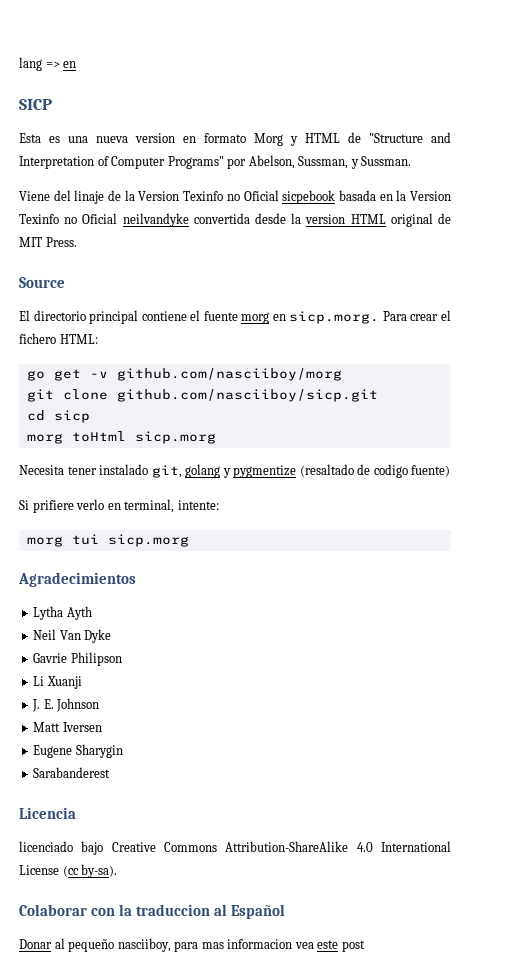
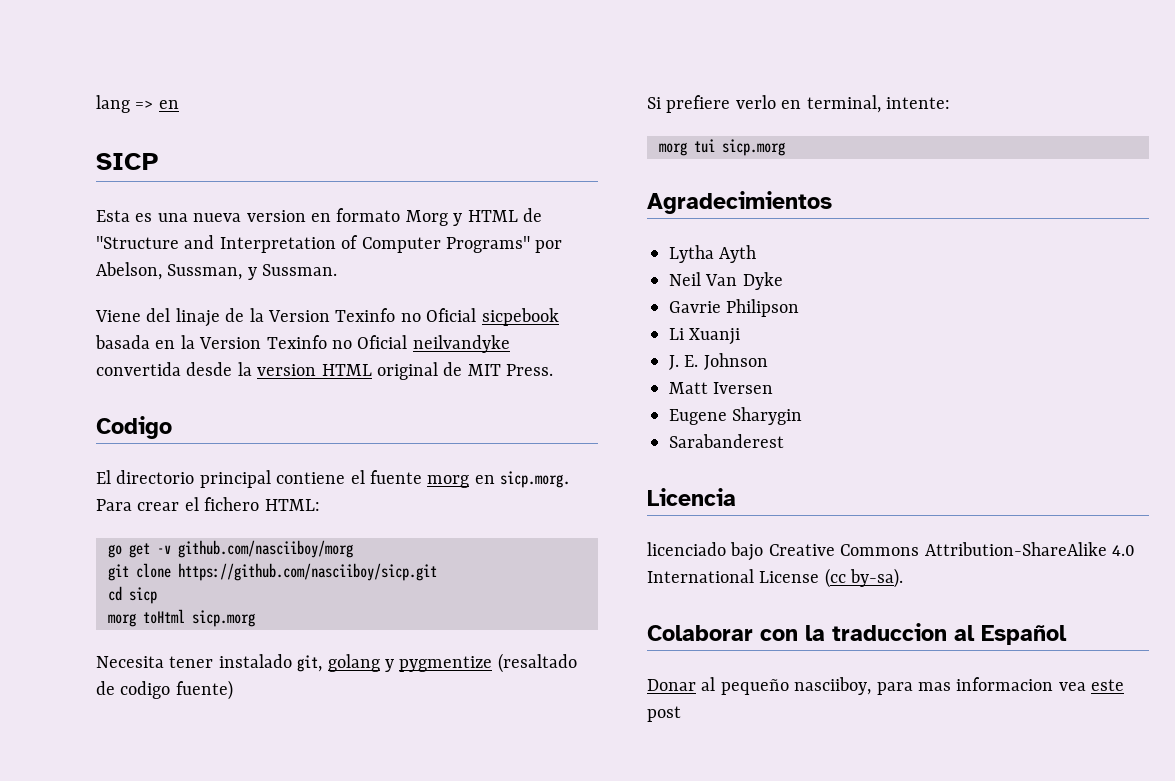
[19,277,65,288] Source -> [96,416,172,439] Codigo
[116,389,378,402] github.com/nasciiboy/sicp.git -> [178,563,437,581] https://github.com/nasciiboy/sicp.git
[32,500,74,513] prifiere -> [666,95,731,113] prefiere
---
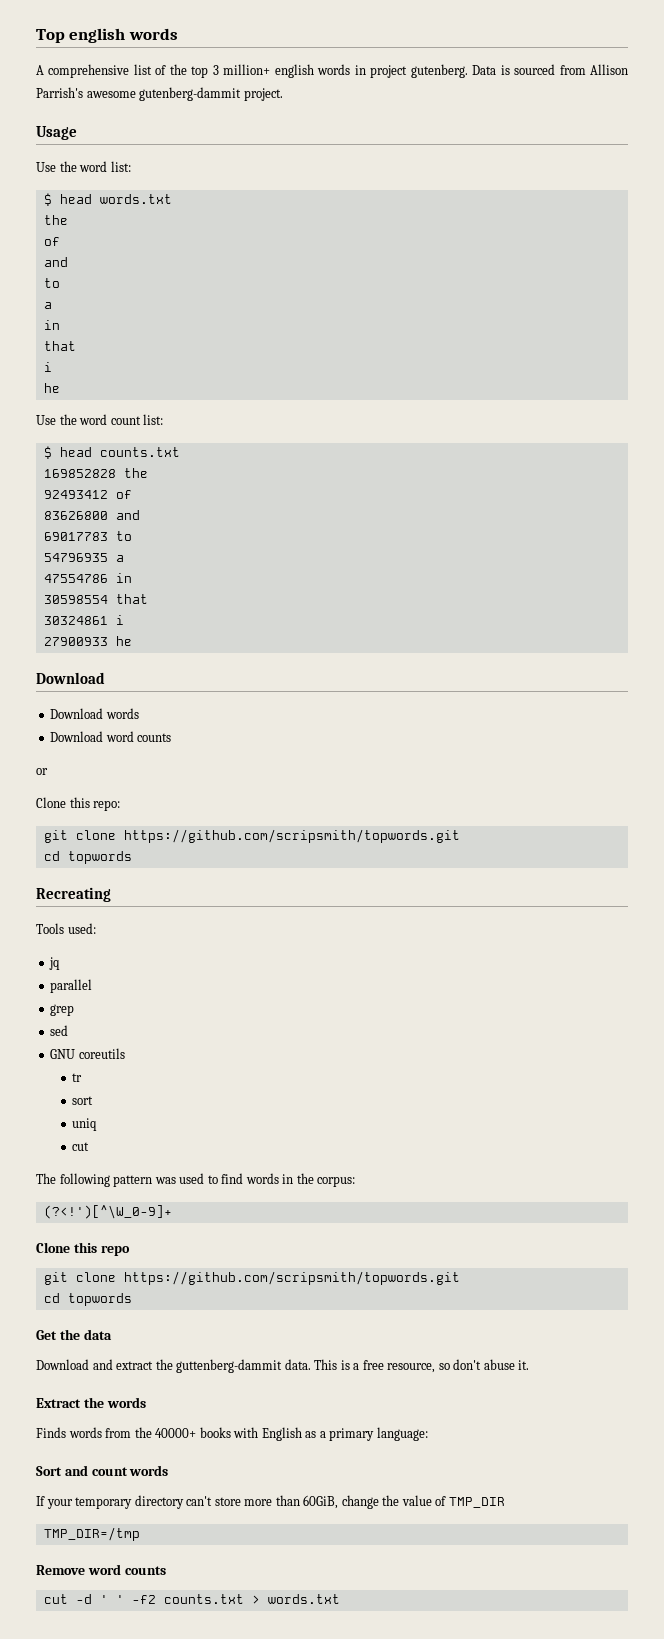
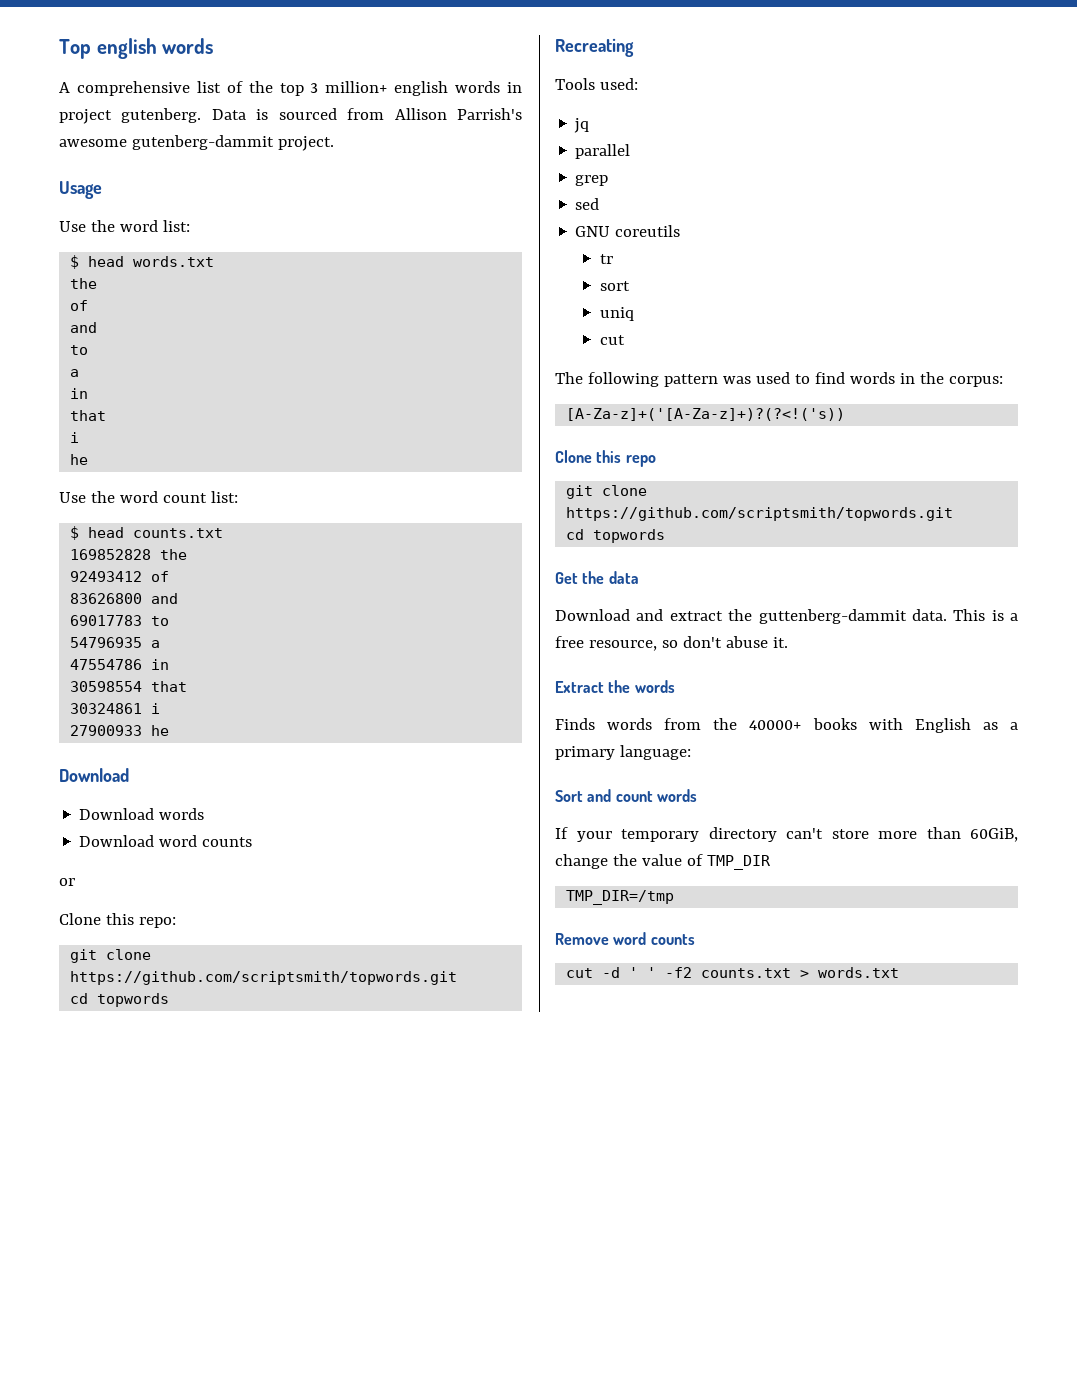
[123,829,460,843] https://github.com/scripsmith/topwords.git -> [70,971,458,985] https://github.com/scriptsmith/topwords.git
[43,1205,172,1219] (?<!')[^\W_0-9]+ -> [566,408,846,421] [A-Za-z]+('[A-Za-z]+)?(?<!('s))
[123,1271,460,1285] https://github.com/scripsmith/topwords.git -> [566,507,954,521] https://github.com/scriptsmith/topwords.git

**What the task asks:** Copy whichever lines in the listing above contain the word "scriptsmith".

**Answer to this task:**
[123,829,460,843] https://github.com/scripsmith/topwords.git -> [70,971,458,985] https://github.com/scriptsmith/topwords.git
[123,1271,460,1285] https://github.com/scripsmith/topwords.git -> [566,507,954,521] https://github.com/scriptsmith/topwords.git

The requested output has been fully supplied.